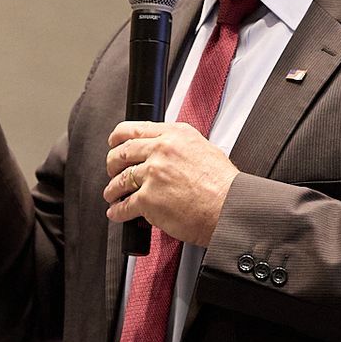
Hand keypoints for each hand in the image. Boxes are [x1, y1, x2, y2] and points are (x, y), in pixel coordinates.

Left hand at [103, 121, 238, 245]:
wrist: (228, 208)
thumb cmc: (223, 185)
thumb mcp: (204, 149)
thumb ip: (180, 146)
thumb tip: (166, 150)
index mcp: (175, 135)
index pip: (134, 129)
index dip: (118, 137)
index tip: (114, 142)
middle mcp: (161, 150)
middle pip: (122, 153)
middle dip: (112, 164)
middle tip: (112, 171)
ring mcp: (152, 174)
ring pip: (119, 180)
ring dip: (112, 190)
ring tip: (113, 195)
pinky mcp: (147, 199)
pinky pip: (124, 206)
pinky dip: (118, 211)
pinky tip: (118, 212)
################
Where the material above includes pictures, omit them and retype everything else exactly.

Hand keypoints for each hand in the image. Boxes are [x1, y1, x2, y2] and points are (x, y), in pixel coordinates.

Left hand at [103, 121, 238, 245]:
wrist: (228, 208)
thumb cmc: (223, 185)
thumb mcp: (204, 149)
thumb ip: (180, 146)
thumb tip: (166, 150)
index mcp: (175, 135)
index pip: (134, 129)
index dip: (118, 137)
index tip: (114, 142)
middle mcp: (161, 150)
middle pip: (122, 153)
middle dip: (112, 164)
middle tip: (112, 171)
ring mcp: (152, 174)
ring pip: (119, 180)
ring dip: (112, 190)
ring tip: (113, 195)
pinky mcp: (147, 199)
pinky pip: (124, 206)
pinky dip: (118, 211)
pinky tip: (118, 212)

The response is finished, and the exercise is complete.